2012-05-12

Solaris (Lem)

I'd been vaguely aware of Stanislaw Lem for years, but I'd never read any of his stuff.  When a correspondent gave Solaris a favorable rating, I picked it up from the library (I failed to notice that a new English translation just came out, so I read the Kilmartin/Cox translation from the French).

Solaris is an apparently self-organizing body covering the entire surface of a planet orbiting a binary star system.  It came to the attention of space-faring humanity because the orbit of the planet is anomalously stable, a fact that is ultimately attributed to the purpose and capability of Solaris.  Humanity has established a local research station with the mission of studying and making contact with Solaris.  The "ocean" (as they have dubbed the vast, colloidal mass) is hardly placid but rather practiced in creating objects and structures of varying permanency and in occasional defiance of laws of human-observed physics.

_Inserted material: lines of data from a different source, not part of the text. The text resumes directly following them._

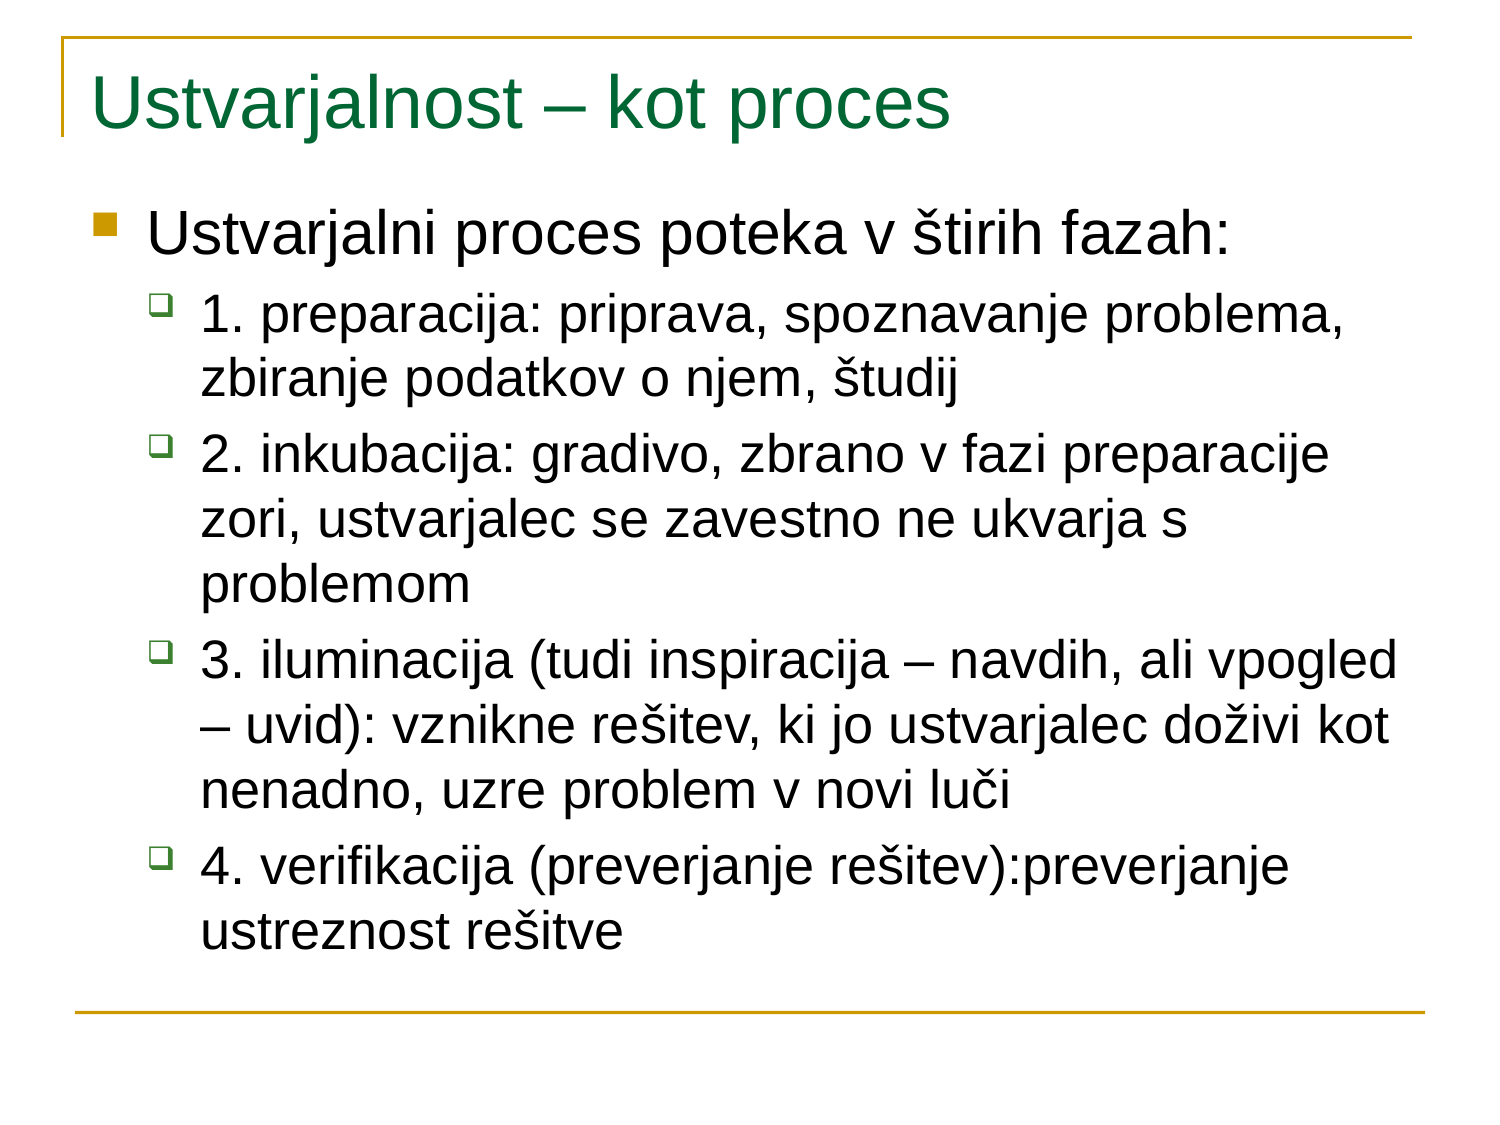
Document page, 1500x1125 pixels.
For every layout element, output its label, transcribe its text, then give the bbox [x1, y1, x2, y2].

title Ustvarjalnost – kot proces [75, 45, 1425, 173]
list Ustvarjalni proces poteka v štirih fazah: 1. preparacija: priprava, spoznavanje problema, zbiranje podatkov o njem, študij 2. inkubacija: gradivo, zbrano v fazi preparacije zori, ustvarjalec se zavestno ne ukvarja s problemom 3. iluminacija (tudi inspiracija – navdih, ali vpogled – uvid): vznikne rešitev, ki jo ustvarjalec doživi kot nenadno, uzre problem v novi luči 4. verifikacija (preverjanje rešitev):preverjanje ustreznost rešitve [75, 184, 1425, 1006]
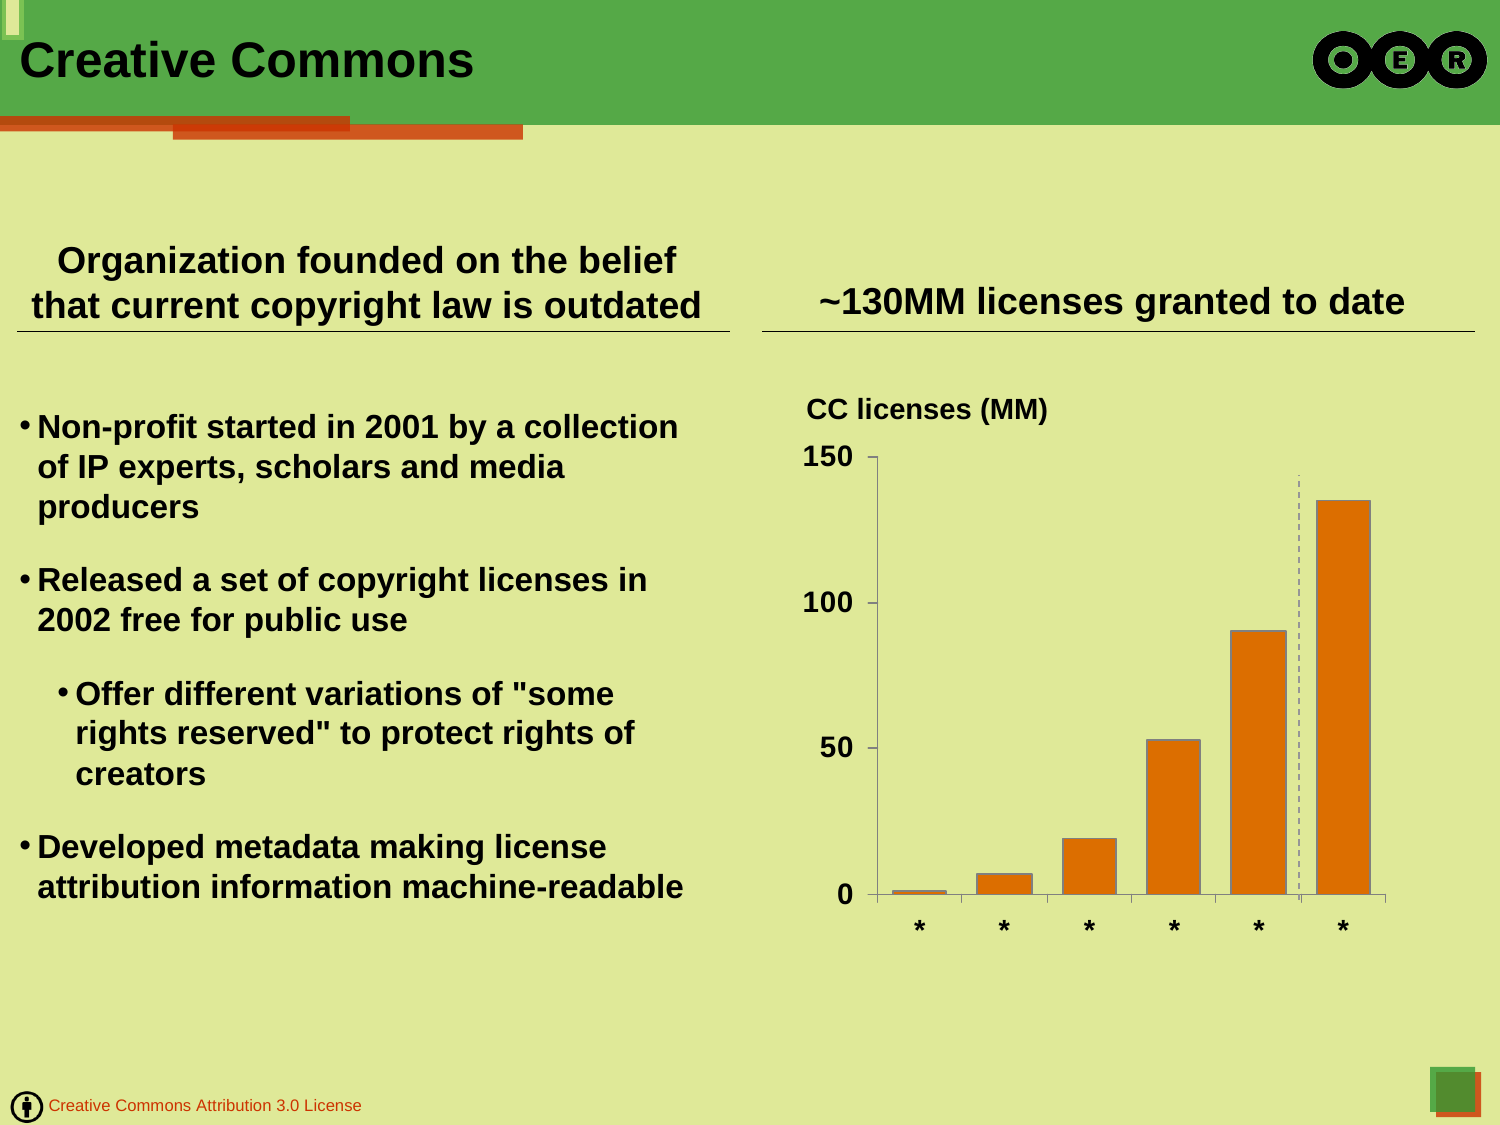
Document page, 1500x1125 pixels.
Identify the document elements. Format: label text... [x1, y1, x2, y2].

picture [7, 1088, 46, 1125]
text_box * [1133, 911, 1216, 947]
text_box ~130MM licenses granted to date [749, 269, 1476, 331]
picture [1306, 31, 1494, 94]
text_box Non-profit started in 2001 by a collection of IP experts, scholars and media producers Released a set of copyright licenses in 2002 free for public use Offer different variations of "some rights reserved" to protect rights of creators Developed metadata making license attribution information machine-readable [4, 397, 730, 913]
text_box * [963, 911, 1047, 947]
text_box CC licenses (MM) [806, 390, 1048, 425]
text_box [4, 0, 22, 38]
text_box Creative Commons [4, 27, 1293, 97]
text_box * [1302, 911, 1386, 947]
chart [782, 411, 1405, 940]
text_box * [1047, 911, 1133, 947]
text_box * [1216, 911, 1302, 947]
text_box * [877, 911, 963, 947]
text_box Organization founded on the belief that current copyright law is outdated [4, 228, 730, 335]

Decades of futility and occasional, accidental deaths have reduced the staff of the research station to three, including the former mentor of our protagonist.  Shortly before we arrive at the station, the scientists have decided to conduct an unprecedentedly provocative experiment involving the exposure of the ocean to powerfully directed x-rays.  Correlation is never here established to be causation, but soon afterward the scientists are visited by "Guests," people of their acquaintance who (for a panoply of reasons) cannot possibly be on the station and who have no memory of how they arrived.  This is now a common trope, but Lem gets some clever tension out of it, primarily because the surviving scientists don't see fit to warn the protagonist when he arrives at the station (a less focused writer would have spent more time with the scientists mistaking the protagonist for another "Guest").

What distinguishes Solaris from other aliens-in-grandma's-clothing is that there seems to be no purpose to the "contact" or even any true awareness of the humans.  The analogy I find most apt (and which I haven't seen in other discussions of Solaris) is that of an allergic reaction by Solaris to the humans in its noosphere.  The Guests are formed from human memories much as antibodies learn the shapes of foreign bodies.

There is a wealth of implications here.  I'm fond of the existential paradox (?) of humans seeking extra-terrestrial intelligence and confronting only themselves.  Also gratifying are the conjectural and wry responses by the scientists; very little Lovecraftian Sturm und Drang in the face of galactic absurdity.  The responses by one of the Guests when she grasps the nature of her origin are refreshingly inconclusive.  How much of another person can we preserve in our memories?  How much do we need?

A more mischievous writer might have created a cult of Solaris, galactic pilgrims who believe the ineffable ocean to have been responsible for our millennia of religious phenomena.  Lem raises this idea and disposes of it as almost a mathematical digression.

It's difficult to compare physical and temporal scales between humanity and Solaris, so the conclusion of the novel is ambiguous as to whether Solaris has resisted or succumbed to the infection by humanity.  Our infection by humanity, of course, remains terminal.

Followed by: the film adaptations by Tarkovsky and Soderbergh, and Melancholia by Lars von Trier.